» **INSTRUCTIONS FOR THE TASK**
Copy the Safely Kept Stakes text starting at "Race information" and ending at "purse of $100,000.", and rename "Laurel Park Racecourse" as "Laurel Park".

[[ SELECTED PASSAGE open ]]

Safely Kept Stakes
- Class: Grade III
- Location: Laurel Park Racecourse, Laurel, Maryland, United States
- Inaugurated: 1986
- Race type: Thoroughbred – Flat racing
- Website: www.laurelpark.com

Race information
- Distance: 7 furlong sprint
- Surface: Dirt
- Track: left-handed
- Qualification: Three-year-olds fillies
- Weight: Assigned
- Purse: $125,000

= Safely Kept Stakes =

The Safely Kept Stakes is an American Thoroughbred horse race run annually at Laurel Park Racecourse in Laurel, Maryland. Open to fillies aged three, it is competed on dirt over a distance of seven furlongs. Run during October, it offers a purse of $100,000.

[[ SELECTED PASSAGE closed ]]
[[ DATASET ENTRIES open ]]

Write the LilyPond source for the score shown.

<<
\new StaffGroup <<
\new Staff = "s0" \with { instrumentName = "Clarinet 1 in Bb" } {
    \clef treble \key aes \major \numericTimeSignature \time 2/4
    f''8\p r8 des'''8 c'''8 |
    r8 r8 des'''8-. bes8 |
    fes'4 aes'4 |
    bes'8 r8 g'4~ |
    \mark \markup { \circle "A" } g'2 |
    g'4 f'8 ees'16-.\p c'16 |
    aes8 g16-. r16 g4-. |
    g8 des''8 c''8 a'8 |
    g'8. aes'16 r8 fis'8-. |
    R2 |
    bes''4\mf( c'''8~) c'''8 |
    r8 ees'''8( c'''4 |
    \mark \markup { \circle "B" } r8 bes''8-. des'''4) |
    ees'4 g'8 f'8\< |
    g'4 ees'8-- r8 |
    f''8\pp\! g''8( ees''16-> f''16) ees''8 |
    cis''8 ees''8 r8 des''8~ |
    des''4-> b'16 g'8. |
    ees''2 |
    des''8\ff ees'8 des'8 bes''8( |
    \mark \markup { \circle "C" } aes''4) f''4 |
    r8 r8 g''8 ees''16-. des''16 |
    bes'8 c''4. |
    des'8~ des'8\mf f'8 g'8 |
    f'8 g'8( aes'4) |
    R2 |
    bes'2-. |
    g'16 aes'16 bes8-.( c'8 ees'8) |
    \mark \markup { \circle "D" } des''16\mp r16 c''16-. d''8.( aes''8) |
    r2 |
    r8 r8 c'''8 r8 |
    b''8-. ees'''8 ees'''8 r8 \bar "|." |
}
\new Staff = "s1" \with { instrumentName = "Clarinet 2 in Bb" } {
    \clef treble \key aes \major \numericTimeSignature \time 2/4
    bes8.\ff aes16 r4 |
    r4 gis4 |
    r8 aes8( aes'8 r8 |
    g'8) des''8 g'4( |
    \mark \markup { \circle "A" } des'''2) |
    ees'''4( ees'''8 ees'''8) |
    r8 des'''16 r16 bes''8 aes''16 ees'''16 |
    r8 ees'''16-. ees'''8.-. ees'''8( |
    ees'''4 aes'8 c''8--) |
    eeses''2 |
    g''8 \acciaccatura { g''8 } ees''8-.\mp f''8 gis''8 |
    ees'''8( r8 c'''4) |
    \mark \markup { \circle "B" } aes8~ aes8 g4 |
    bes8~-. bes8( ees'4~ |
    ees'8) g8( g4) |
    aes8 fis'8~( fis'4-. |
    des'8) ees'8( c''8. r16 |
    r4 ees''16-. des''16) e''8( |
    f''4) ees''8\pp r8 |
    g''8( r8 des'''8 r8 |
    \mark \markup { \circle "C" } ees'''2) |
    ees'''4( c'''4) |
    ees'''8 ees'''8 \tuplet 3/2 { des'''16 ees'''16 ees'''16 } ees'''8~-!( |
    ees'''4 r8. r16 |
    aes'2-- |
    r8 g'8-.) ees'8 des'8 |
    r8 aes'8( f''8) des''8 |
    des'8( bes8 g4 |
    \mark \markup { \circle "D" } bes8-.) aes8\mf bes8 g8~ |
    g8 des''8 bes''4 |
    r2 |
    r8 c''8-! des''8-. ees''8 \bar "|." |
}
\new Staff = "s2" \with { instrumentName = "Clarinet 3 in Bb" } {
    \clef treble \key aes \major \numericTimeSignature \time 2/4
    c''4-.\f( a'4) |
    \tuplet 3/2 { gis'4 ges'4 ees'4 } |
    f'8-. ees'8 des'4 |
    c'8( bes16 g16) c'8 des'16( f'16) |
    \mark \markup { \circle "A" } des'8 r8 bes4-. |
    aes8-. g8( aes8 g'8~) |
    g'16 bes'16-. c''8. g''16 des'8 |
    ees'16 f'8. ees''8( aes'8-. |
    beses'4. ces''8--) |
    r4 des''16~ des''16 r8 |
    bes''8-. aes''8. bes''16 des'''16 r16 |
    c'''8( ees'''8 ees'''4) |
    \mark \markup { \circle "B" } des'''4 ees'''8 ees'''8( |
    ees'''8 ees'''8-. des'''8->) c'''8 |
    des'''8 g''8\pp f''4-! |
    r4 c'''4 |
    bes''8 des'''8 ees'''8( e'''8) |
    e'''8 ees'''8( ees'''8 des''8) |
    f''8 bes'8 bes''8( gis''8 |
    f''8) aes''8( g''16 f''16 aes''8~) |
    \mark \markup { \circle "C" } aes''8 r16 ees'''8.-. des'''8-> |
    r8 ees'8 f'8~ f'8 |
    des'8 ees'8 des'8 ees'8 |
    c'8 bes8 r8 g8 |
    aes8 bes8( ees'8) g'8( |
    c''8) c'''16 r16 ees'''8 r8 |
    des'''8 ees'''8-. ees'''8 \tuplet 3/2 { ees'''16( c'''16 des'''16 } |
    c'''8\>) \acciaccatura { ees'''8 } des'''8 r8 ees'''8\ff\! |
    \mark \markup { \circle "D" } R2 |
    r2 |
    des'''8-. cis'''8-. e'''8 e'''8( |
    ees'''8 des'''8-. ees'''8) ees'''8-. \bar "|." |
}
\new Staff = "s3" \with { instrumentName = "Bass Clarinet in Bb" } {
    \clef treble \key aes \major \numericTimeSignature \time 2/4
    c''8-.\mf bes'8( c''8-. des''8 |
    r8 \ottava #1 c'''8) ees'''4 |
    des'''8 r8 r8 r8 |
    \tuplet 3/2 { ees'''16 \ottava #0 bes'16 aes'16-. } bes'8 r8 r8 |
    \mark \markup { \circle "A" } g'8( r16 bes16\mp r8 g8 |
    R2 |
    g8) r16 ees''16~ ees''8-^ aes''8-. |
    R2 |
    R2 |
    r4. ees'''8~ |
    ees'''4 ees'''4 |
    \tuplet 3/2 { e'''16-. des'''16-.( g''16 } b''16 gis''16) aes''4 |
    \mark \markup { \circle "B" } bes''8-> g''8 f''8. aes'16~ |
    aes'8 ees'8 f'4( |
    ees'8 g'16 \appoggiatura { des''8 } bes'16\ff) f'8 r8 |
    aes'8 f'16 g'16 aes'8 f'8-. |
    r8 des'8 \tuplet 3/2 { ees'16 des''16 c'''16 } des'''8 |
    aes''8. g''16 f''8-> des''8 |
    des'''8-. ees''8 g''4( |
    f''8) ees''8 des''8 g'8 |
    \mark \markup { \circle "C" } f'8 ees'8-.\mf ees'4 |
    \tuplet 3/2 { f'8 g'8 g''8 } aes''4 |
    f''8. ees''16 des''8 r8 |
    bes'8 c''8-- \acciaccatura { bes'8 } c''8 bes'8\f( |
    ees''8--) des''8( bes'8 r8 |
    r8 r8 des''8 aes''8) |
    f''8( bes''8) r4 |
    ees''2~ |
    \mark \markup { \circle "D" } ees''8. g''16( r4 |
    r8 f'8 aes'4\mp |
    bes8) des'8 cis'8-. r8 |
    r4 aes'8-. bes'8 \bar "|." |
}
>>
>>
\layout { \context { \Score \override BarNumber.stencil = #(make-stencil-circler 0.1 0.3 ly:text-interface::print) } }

[[ DATASET ENTRIES closed ]]

» **OUTPUT**
Race information
- Distance: 7 furlong sprint
- Surface: Dirt
- Track: left-handed
- Qualification: Three-year-olds fillies
- Weight: Assigned
- Purse: $125,000

= Safely Kept Stakes =

The Safely Kept Stakes is an American Thoroughbred horse race run annually at Laurel Park in Laurel, Maryland. Open to fillies aged three, it is competed on dirt over a distance of seven furlongs. Run during October, it offers a purse of $100,000.